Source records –
◆ ◆ ◆ ◆

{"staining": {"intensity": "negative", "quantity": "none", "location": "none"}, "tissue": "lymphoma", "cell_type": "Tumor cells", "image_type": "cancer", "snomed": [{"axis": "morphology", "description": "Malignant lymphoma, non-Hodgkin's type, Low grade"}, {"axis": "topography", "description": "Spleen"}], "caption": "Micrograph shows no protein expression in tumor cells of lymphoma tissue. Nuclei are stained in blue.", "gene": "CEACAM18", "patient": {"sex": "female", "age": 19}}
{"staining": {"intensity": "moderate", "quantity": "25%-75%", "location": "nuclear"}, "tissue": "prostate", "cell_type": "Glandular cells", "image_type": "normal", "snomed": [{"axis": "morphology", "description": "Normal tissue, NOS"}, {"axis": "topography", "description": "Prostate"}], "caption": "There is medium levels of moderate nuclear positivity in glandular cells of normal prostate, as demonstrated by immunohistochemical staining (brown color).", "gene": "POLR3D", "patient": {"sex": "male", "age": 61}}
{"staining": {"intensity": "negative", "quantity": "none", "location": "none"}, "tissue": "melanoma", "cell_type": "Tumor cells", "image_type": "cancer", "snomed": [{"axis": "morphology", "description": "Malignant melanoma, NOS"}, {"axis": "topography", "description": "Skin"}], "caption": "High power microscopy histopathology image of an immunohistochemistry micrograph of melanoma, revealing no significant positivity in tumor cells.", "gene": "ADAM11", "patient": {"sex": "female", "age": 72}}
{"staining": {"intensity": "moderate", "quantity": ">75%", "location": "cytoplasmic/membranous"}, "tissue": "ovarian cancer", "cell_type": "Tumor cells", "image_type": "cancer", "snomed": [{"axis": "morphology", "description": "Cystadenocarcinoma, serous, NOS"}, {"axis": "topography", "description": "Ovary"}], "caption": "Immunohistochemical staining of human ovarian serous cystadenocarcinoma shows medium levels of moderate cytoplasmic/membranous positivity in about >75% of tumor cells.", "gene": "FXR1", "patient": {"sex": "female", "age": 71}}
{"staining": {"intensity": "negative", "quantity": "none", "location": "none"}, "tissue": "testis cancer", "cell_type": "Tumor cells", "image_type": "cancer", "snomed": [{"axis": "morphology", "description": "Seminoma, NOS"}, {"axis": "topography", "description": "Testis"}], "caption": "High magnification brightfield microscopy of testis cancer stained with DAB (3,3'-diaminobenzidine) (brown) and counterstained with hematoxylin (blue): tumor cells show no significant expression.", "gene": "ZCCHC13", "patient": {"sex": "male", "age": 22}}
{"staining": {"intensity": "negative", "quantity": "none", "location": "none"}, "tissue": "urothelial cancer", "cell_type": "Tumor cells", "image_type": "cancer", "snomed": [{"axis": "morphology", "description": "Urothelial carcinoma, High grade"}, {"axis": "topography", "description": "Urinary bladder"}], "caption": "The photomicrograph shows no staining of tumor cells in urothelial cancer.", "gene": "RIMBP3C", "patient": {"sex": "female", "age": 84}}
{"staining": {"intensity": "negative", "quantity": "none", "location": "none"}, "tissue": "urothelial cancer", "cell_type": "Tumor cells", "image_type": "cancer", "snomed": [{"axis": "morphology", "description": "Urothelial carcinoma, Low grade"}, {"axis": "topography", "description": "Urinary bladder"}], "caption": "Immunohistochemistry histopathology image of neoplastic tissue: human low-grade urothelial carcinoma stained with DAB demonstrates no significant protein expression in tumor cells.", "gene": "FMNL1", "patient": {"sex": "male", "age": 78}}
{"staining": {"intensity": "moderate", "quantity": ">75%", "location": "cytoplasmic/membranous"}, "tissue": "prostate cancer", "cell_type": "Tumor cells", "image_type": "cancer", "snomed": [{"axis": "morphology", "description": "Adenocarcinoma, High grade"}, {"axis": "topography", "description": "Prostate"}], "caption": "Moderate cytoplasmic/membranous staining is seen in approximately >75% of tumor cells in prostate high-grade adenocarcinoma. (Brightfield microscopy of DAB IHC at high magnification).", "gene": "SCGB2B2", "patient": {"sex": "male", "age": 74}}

◆ ◆ ◆ ◆

Only the lines from the beginning of the data above through the line containing "power microscopy histopathology" should be repeated, exactly as they appear.

Answer area –
{"staining": {"intensity": "negative", "quantity": "none", "location": "none"}, "tissue": "lymphoma", "cell_type": "Tumor cells", "image_type": "cancer", "snomed": [{"axis": "morphology", "description": "Malignant lymphoma, non-Hodgkin's type, Low grade"}, {"axis": "topography", "description": "Spleen"}], "caption": "Micrograph shows no protein expression in tumor cells of lymphoma tissue. Nuclei are stained in blue.", "gene": "CEACAM18", "patient": {"sex": "female", "age": 19}}
{"staining": {"intensity": "moderate", "quantity": "25%-75%", "location": "nuclear"}, "tissue": "prostate", "cell_type": "Glandular cells", "image_type": "normal", "snomed": [{"axis": "morphology", "description": "Normal tissue, NOS"}, {"axis": "topography", "description": "Prostate"}], "caption": "There is medium levels of moderate nuclear positivity in glandular cells of normal prostate, as demonstrated by immunohistochemical staining (brown color).", "gene": "POLR3D", "patient": {"sex": "male", "age": 61}}
{"staining": {"intensity": "negative", "quantity": "none", "location": "none"}, "tissue": "melanoma", "cell_type": "Tumor cells", "image_type": "cancer", "snomed": [{"axis": "morphology", "description": "Malignant melanoma, NOS"}, {"axis": "topography", "description": "Skin"}], "caption": "High power microscopy histopathology image of an immunohistochemistry micrograph of melanoma, revealing no significant positivity in tumor cells.", "gene": "ADAM11", "patient": {"sex": "female", "age": 72}}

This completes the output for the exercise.